→ **TASK STATEMENT**
In the following listing, find the lines containing "cristatus" and report them.

→ **SOURCE DATA**
================================
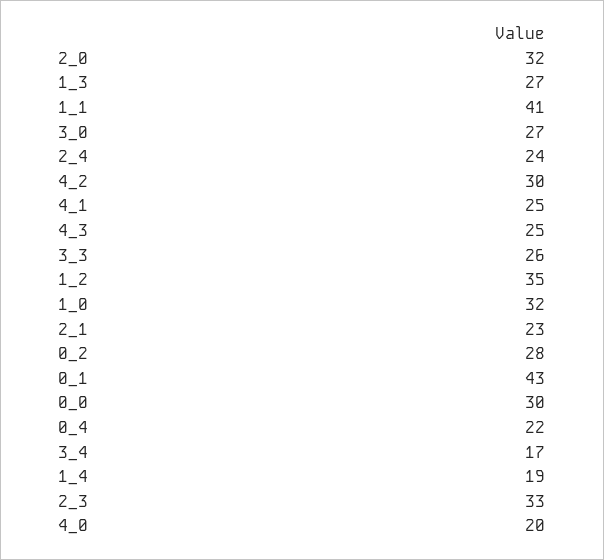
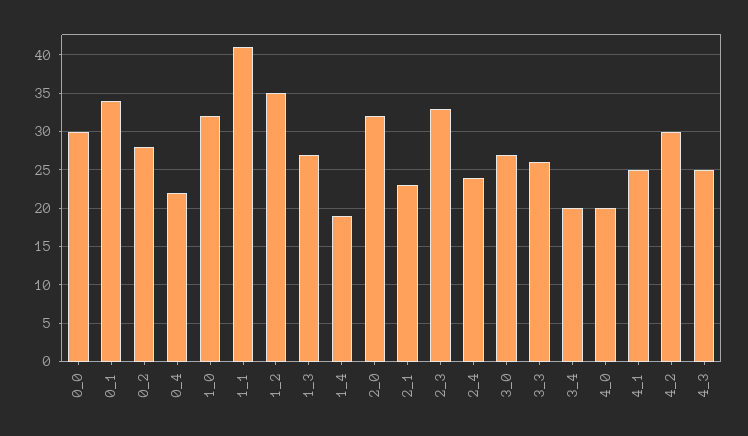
0_1: 43 -> 34
3_4: 17 -> 20

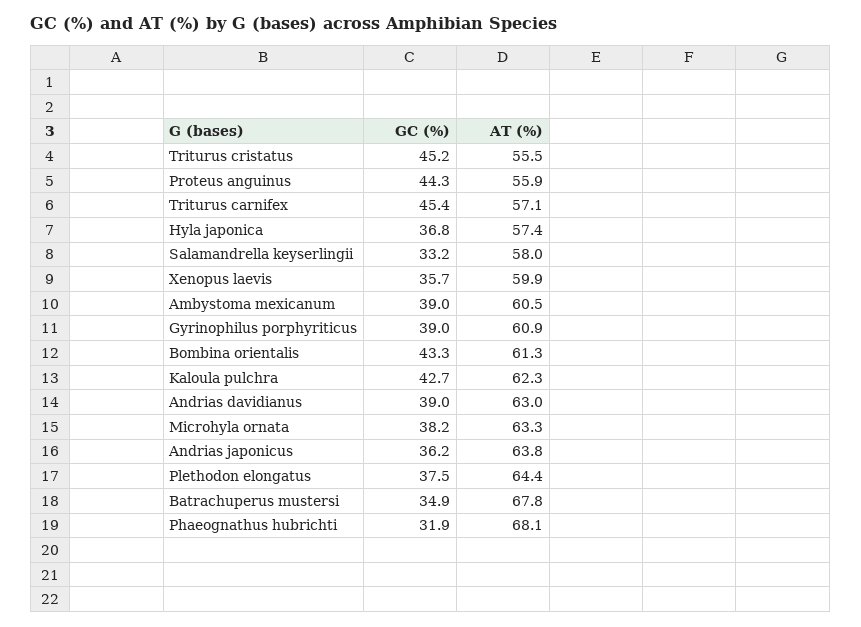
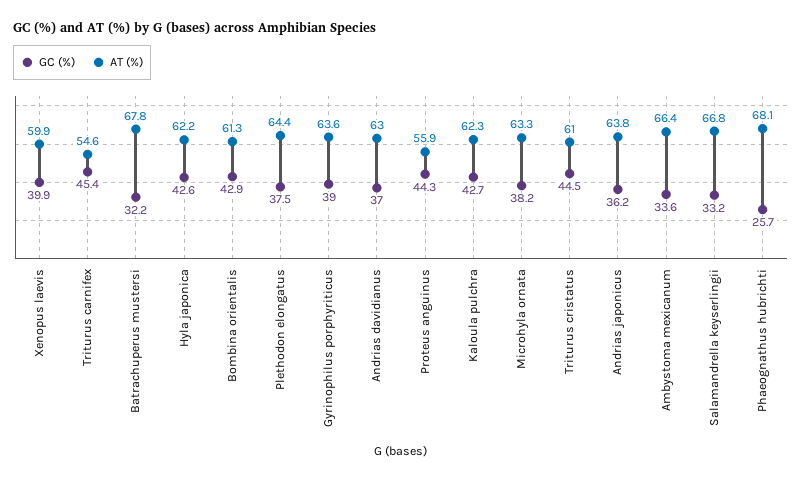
GC (%), Triturus cristatus: 45.2 -> 44.5
AT (%), Triturus cristatus: 55.5 -> 61
AT (%), Triturus carnifex: 57.1 -> 54.6
GC (%), Hyla japonica: 36.8 -> 42.6
AT (%), Hyla japonica: 57.4 -> 62.2
AT (%), Salamandrella keyserlingii: 58 -> 66.8
GC (%), Xenopus laevis: 35.7 -> 39.9
GC (%), Ambystoma mexicanum: 39 -> 33.6
AT (%), Ambystoma mexicanum: 60.5 -> 66.4
AT (%), Gyrinophilus porphyriticus: 60.9 -> 63.6
GC (%), Bombina orientalis: 43.3 -> 42.9
GC (%), Andrias davidianus: 39 -> 37
GC (%), Batrachuperus mustersi: 34.9 -> 32.2
GC (%), Phaeognathus hubrichti: 31.9 -> 25.7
================================
→ **EXERCISE ANSWER**
GC (%), Triturus cristatus: 45.2 -> 44.5
AT (%), Triturus cristatus: 55.5 -> 61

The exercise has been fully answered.